Empresarios del sector gasolinero reaccionaron con malestar al anuncio del precio del diésel topado a un máximo de 28 pesos. “No estamos de acuerdo porque con ese precio nos ahorcan, por lo que con toda seguridad se pausará la venta del combustible y se pudiera llegar al cierre forzado de expendios por no ser rentables”, expusieron.
Ante ello, empresarios del sector advirtieron que quizá en la mayoría de las estaciones de servicio de la ciudad y del Estado, el diésel se seguirá comercializando con un precio mucho más alto del que se pretende imponer como “camisa de fuerza” y sin tomar en cuenta las condiciones del mercado.
“Vender el diésel en 28 pesos como lo está marcando el Gobierno Federal resulta totalmente incosteable porque se le saldría poniendo en lugar de tener alguna utilidad, por lo que seguramente habrá quienes pausarán la venta de ese tipo de combustible”, mencionaron gasolineros que calificaron además de unilateral el anuncio que hicieron las autoridades federales.
PRECIO TOPADO PERNICIOSO
Tras expresar su malestar por el acuerdo anunciado por el Gobierno Federal para fijar el precio del litro de diésel en los 28 pesos. Empresarios independientes y afiliados a las dos agrupaciones de gasolineros con presencia en la Entidad coincidieron en señalar que, aunque el acuerdo referido se trata de una “camisa de fuerza”, sin embargo, serán más los establecimientos donde se seguirá vendiendo por encima del precio convenido el combustible utilizado mayoritariamente por autotransportistas.

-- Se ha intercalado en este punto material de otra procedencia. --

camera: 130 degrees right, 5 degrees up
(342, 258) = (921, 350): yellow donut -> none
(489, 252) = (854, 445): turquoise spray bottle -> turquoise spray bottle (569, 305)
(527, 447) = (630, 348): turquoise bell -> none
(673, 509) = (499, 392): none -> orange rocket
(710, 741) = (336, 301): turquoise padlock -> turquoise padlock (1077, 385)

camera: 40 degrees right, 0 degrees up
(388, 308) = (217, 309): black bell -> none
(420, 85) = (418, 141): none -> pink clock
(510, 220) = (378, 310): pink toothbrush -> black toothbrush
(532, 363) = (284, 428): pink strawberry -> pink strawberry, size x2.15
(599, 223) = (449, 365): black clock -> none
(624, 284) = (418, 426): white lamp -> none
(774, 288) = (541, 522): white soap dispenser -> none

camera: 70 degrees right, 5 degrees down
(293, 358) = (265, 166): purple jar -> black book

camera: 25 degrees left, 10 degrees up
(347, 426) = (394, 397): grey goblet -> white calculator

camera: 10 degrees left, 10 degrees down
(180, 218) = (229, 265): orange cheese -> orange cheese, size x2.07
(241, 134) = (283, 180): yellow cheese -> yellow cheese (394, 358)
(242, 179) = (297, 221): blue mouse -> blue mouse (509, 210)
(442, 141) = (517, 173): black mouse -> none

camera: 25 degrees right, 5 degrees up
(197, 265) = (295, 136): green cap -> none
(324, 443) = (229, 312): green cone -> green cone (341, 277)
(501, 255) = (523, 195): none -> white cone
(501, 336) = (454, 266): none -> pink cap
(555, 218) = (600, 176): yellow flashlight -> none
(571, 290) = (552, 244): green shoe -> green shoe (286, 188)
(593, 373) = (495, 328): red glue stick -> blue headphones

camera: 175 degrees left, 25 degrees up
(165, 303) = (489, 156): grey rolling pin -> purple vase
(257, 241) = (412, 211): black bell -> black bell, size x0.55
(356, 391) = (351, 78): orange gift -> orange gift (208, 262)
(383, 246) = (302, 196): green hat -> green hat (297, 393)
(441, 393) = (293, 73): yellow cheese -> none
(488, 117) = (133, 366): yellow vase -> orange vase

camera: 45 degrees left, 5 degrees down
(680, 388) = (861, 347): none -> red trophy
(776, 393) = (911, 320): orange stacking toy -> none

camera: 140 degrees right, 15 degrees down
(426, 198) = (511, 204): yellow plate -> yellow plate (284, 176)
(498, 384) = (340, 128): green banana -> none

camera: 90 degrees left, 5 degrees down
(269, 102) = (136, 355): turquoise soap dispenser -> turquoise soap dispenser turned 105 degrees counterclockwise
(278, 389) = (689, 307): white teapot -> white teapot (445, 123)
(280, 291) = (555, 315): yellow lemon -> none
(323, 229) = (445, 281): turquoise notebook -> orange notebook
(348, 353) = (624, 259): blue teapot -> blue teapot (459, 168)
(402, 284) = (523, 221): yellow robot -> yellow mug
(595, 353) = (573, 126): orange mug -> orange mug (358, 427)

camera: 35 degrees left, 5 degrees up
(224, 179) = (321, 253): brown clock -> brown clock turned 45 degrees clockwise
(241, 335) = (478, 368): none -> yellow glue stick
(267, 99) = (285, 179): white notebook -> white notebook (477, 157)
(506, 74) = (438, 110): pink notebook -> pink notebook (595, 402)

Sin dejar de pasar por alto el hecho de que se les arranquen con las revisiones y la colocación de lonas para exhibir a los expendios que no se sujeten al precio fijado, los inconformes insistieron en que se compromete el negocio y la operación de las estaciones de servicio si la gasolina de mayor consumo y ahora el diésel se venden por debajo de su costo real.
MEDIDAS DRÁSTICAS
Expusieron que es un hecho que habrá quienes manejen diésel que pausarán su venta hasta que no mejoren las condiciones comerciales; “si algunos suspendieron la comercialización del diésel, con toda seguridad que la medida se replicará en más gasolineras porque así lo obligarán las circunstancias y las presiones que ejerce la autoridad”.
Ojalá, expusieron, que las autoridades del Gobierno Federal entiendan que el precio del diésel no lo deciden los establecimientos con venta de ese combustible, sino que es determinado primero por las condiciones del mercado mundial, por los importadores y los proveedores, ante lo cual lo conveniente es que se estudie y se revise bien la cadena para tomar decisiones justas, pues al topar el precio, a quien se perjudica es al comercializador.
“El acuerdo anunciado para fijar el precio del litro del diésel en los 28 pesos no se trata sino de una imposición con la que se ponen en riesgo miles de empleos en caso de que se recurra al cierre de expendios por ese tipo de medidas”, puntualizaron los gasolineros inconformes.